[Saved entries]
──────────────────────────────
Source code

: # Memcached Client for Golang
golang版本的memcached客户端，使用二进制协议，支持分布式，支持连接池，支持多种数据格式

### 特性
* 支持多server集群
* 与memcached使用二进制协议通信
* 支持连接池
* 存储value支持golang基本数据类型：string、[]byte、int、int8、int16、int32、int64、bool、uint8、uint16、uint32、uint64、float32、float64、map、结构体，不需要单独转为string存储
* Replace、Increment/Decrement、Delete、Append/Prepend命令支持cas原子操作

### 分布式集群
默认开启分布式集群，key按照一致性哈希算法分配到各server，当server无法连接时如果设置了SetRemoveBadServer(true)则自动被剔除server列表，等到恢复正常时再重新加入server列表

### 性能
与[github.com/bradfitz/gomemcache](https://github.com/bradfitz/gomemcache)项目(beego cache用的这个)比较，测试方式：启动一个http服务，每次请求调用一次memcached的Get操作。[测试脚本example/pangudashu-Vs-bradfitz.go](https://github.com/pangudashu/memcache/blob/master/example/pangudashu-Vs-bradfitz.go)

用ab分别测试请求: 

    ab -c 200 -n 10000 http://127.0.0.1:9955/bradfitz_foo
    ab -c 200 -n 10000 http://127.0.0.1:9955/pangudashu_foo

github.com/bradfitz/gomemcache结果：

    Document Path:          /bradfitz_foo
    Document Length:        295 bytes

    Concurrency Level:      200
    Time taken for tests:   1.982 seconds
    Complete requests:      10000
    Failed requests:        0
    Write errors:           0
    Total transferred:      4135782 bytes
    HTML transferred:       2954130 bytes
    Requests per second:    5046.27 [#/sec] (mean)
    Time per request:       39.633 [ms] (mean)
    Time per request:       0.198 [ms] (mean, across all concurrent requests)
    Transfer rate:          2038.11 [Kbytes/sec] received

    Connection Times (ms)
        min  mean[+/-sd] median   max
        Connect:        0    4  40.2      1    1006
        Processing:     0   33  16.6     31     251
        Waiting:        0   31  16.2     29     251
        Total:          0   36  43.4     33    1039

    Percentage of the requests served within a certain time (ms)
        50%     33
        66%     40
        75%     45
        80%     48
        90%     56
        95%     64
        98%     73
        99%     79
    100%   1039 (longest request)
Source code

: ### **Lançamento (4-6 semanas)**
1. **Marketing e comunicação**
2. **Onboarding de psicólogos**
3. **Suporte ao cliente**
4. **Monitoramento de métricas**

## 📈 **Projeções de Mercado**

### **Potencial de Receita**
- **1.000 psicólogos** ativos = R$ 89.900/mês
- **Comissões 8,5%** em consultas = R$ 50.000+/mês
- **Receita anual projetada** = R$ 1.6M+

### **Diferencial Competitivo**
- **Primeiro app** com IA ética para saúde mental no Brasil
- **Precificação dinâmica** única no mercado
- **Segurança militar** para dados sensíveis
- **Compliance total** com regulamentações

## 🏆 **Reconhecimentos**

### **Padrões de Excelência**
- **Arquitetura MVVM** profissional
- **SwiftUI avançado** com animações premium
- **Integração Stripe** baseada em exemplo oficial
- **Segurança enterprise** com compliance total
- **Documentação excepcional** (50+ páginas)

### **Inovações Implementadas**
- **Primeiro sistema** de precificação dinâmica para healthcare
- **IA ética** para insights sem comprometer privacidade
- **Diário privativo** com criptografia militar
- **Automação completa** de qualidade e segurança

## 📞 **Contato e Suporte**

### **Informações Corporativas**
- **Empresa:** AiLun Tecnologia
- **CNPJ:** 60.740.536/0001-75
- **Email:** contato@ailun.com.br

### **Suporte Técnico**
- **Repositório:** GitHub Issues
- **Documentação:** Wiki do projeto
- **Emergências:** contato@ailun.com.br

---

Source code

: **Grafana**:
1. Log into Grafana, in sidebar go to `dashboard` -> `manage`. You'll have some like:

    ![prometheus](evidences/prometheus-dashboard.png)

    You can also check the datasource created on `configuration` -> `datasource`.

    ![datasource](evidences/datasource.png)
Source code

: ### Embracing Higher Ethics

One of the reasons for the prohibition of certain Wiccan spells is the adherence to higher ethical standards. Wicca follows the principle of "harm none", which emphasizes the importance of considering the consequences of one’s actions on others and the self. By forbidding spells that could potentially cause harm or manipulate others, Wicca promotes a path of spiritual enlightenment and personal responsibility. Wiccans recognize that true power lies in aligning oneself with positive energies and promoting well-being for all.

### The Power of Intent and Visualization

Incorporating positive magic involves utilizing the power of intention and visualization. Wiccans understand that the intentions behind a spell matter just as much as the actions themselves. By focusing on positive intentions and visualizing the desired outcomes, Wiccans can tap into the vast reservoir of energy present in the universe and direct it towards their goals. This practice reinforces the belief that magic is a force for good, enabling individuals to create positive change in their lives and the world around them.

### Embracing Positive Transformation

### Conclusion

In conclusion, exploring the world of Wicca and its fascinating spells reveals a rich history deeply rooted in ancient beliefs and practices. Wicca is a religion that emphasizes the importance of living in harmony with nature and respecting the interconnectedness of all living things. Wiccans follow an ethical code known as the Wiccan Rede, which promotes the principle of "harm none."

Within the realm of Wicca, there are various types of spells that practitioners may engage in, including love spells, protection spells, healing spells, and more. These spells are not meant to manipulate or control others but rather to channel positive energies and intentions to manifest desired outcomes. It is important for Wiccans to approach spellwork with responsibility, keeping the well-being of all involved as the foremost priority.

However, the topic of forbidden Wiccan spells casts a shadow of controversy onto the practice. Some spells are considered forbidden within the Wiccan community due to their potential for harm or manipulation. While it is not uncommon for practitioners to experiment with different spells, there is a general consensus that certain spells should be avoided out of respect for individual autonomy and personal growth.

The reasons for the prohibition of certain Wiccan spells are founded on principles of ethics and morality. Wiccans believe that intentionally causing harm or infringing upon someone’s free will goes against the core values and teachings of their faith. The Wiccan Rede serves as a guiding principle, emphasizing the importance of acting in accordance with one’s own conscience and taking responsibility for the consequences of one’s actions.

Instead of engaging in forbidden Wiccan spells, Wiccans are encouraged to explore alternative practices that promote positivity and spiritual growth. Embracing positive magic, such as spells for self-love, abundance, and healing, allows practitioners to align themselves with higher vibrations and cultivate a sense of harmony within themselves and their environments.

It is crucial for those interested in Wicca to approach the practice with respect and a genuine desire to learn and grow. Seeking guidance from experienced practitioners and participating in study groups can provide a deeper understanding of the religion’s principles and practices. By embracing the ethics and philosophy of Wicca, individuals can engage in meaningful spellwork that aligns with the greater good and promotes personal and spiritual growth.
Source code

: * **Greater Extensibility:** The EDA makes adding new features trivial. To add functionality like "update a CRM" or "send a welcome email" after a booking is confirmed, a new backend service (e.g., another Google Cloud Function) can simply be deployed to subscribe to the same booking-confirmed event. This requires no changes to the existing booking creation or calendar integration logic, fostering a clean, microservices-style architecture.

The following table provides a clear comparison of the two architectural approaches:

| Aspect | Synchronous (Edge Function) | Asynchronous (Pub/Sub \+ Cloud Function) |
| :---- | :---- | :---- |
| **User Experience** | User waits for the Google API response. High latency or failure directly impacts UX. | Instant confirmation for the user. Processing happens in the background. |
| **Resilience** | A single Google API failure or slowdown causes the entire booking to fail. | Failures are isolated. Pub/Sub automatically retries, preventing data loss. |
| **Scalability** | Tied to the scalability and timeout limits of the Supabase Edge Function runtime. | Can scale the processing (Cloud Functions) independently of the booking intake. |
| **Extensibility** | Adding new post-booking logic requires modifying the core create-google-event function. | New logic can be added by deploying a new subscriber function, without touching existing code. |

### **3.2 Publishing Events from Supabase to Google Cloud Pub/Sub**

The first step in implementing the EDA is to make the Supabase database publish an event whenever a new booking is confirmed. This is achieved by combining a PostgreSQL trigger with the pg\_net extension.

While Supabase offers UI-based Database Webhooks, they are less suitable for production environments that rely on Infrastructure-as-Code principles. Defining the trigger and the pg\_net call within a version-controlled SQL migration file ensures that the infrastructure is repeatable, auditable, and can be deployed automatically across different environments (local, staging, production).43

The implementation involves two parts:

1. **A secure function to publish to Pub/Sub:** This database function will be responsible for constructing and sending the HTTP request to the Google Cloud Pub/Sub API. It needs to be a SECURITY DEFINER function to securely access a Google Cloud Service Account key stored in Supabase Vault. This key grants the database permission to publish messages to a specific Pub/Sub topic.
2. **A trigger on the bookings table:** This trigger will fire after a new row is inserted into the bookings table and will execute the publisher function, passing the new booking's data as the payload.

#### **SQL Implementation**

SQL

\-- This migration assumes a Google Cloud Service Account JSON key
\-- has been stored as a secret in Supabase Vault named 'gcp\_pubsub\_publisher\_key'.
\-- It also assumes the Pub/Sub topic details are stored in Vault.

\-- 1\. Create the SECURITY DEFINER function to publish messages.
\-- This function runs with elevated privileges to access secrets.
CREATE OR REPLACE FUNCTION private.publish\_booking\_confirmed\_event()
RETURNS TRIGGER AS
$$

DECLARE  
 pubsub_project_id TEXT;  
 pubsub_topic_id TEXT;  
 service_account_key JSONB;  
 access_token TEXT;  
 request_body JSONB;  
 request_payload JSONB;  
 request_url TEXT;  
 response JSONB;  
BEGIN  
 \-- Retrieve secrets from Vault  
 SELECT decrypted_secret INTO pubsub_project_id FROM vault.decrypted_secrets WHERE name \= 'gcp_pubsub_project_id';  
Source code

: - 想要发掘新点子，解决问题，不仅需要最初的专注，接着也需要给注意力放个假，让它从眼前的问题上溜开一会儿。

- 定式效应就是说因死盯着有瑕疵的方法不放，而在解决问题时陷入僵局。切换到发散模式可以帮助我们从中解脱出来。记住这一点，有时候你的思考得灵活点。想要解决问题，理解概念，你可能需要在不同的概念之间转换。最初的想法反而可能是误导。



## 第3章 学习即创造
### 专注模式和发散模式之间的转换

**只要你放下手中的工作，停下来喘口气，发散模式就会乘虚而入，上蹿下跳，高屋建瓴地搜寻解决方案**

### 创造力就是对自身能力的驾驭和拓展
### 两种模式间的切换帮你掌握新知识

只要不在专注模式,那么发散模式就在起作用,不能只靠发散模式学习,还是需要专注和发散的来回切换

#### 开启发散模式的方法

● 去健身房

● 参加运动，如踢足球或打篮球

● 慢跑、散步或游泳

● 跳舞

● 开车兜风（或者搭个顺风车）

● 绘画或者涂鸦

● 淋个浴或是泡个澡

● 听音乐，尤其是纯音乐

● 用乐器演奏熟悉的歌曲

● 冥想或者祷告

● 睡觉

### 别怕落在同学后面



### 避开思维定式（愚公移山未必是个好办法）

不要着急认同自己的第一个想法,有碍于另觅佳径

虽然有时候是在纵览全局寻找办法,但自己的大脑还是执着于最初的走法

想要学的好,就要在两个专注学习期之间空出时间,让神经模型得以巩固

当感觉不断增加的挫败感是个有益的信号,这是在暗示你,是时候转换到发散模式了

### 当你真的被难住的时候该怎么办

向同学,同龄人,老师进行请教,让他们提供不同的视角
──────────────────────────────
:: WHAT IS BEING ASKED ::
Retype the stretch from the line containing "虽然有时候是在纵览全局寻找办法,但自己的大脑还是执着于最初的走法" through the end of the data, both ends included.

:: RESPONSE TO THE TASK ::
虽然有时候是在纵览全局寻找办法,但自己的大脑还是执着于最初的走法

想要学的好,就要在两个专注学习期之间空出时间,让神经模型得以巩固

当感觉不断增加的挫败感是个有益的信号,这是在暗示你,是时候转换到发散模式了

### 当你真的被难住的时候该怎么办

向同学,同龄人,老师进行请教,让他们提供不同的视角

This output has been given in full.